• Task to complete:
Within the data below, how many lines contain "ring"? Reply with the number only.

• Records from a collection:
*** Block opens ***

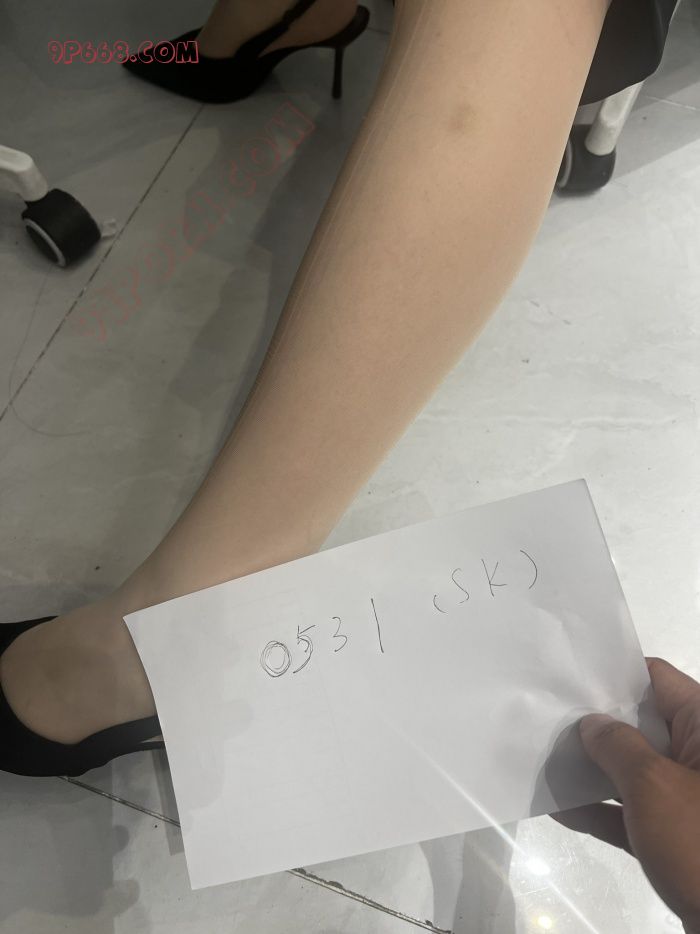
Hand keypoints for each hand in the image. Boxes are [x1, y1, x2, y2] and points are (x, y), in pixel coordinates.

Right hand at [553, 658, 699, 933]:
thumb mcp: (653, 784)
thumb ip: (616, 745)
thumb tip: (593, 724)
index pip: (657, 679)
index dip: (614, 674)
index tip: (569, 676)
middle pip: (644, 724)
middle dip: (597, 724)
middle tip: (548, 718)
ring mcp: (692, 798)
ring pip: (638, 769)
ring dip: (595, 770)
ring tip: (546, 761)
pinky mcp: (684, 836)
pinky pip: (637, 812)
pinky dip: (605, 810)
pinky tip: (562, 809)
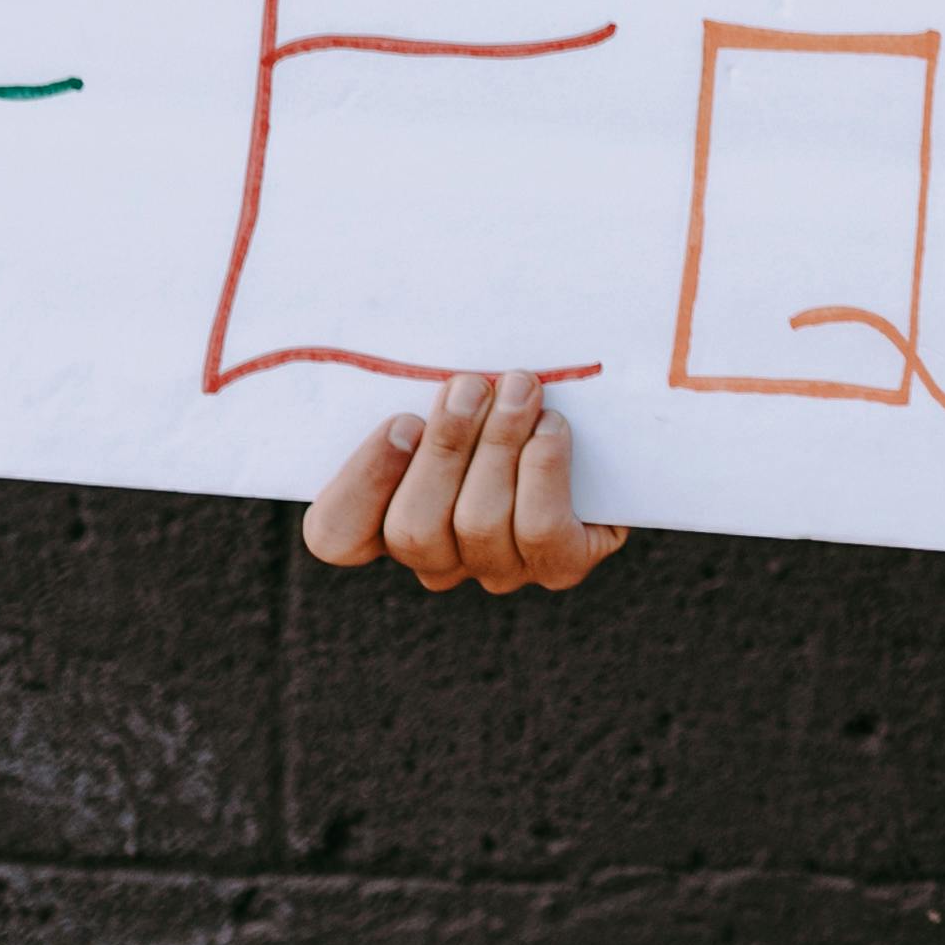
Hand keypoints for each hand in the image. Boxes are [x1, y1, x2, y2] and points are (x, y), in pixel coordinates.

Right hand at [302, 368, 628, 595]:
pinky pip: (541, 529)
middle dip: (444, 447)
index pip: (336, 535)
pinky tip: (551, 427)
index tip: (400, 421)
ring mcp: (499, 568)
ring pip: (477, 522)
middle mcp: (440, 558)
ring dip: (499, 443)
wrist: (607, 430)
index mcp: (391, 517)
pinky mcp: (560, 564)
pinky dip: (544, 469)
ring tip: (520, 388)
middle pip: (411, 529)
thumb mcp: (457, 392)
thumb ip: (428, 393)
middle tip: (470, 385)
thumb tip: (432, 376)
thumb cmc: (508, 399)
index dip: (360, 484)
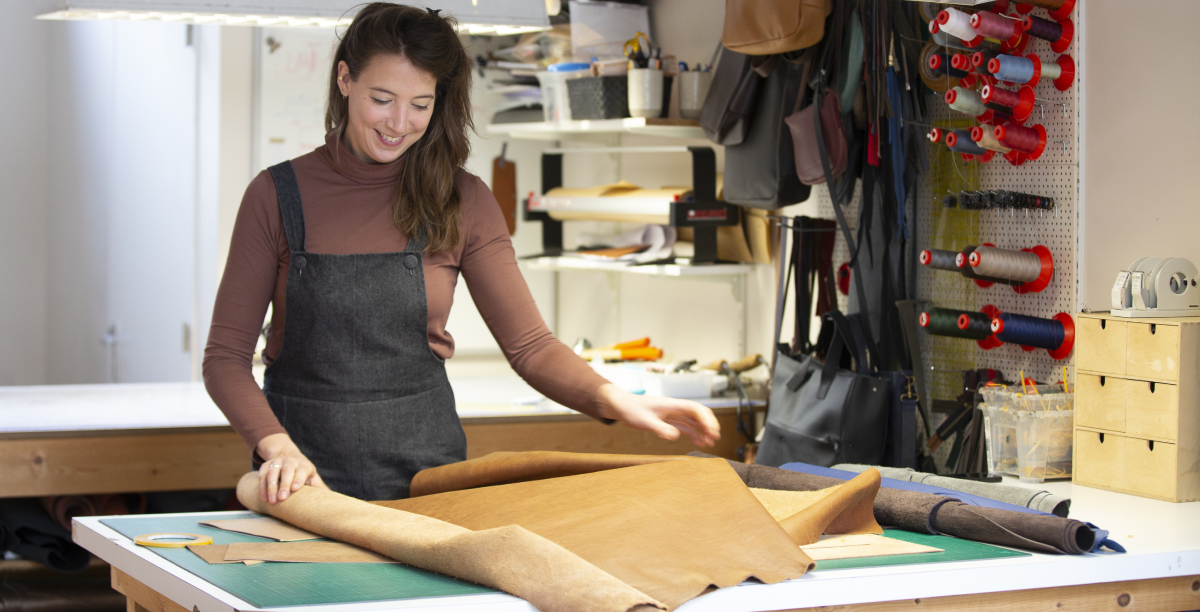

*** Block closes ***

• Solution to this task:
8